**PROBLEM REQUIREMENTS**
Say how many lines of the listing below contain "cells", giving the number and nothing else.

**AVAILABLE DATA**
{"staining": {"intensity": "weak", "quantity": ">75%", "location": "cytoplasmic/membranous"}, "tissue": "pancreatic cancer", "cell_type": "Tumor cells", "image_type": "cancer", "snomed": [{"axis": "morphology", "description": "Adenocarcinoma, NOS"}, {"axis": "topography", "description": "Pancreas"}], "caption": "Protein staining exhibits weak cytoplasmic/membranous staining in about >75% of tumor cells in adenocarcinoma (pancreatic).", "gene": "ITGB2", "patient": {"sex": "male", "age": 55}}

---

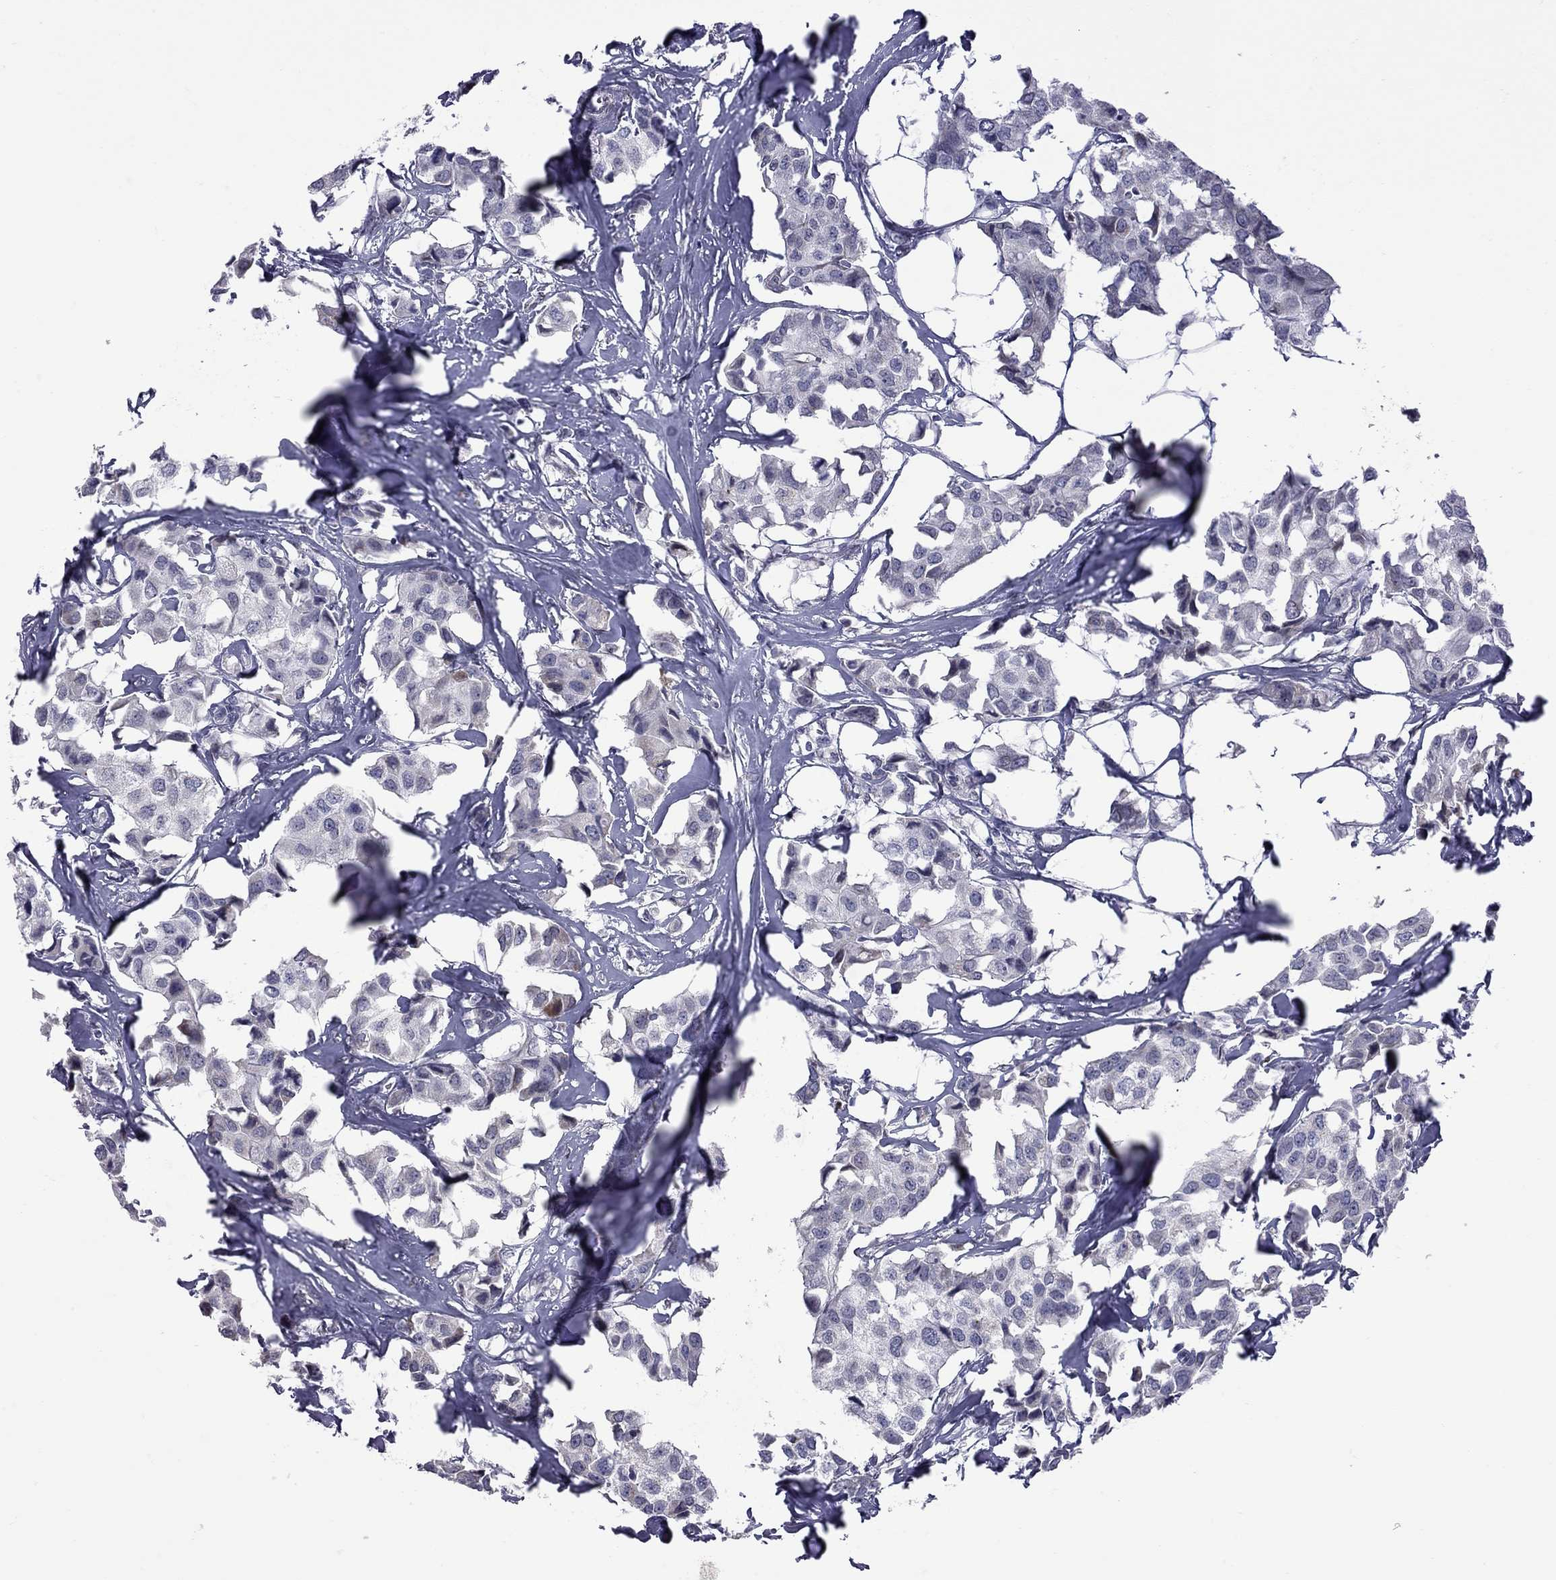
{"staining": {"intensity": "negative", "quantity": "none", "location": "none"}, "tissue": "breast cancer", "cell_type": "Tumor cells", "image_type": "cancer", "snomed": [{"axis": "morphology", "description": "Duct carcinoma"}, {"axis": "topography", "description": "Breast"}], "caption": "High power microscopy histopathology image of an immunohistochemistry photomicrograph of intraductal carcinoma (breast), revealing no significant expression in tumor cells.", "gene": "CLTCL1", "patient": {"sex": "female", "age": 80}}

==

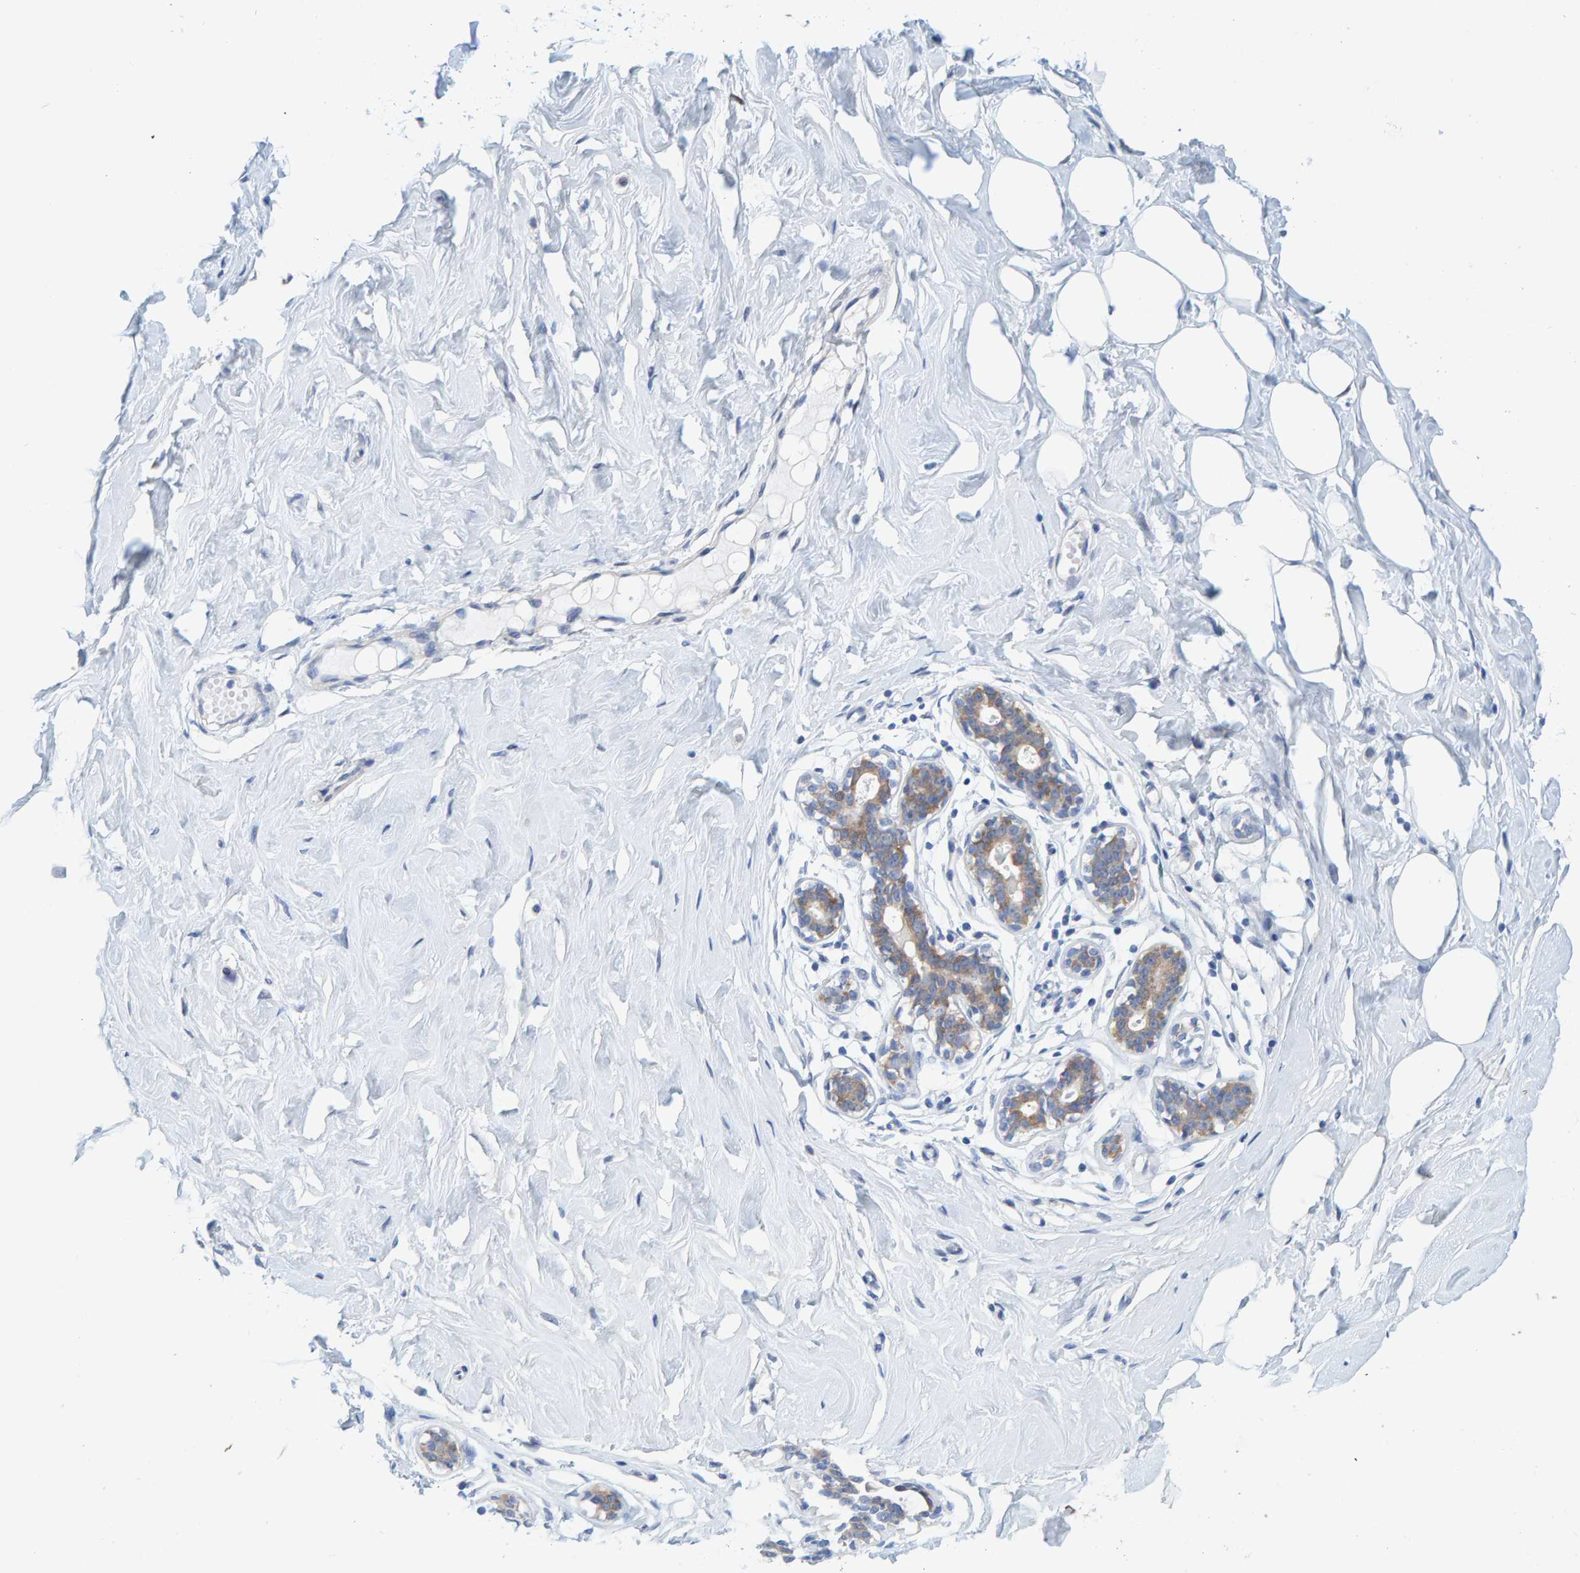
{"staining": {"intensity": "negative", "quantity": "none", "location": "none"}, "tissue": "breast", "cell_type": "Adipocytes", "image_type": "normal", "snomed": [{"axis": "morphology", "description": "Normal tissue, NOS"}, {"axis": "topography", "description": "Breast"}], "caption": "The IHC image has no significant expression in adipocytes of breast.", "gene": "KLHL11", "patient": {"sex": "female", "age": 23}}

**WRITTEN SOLUTION**
2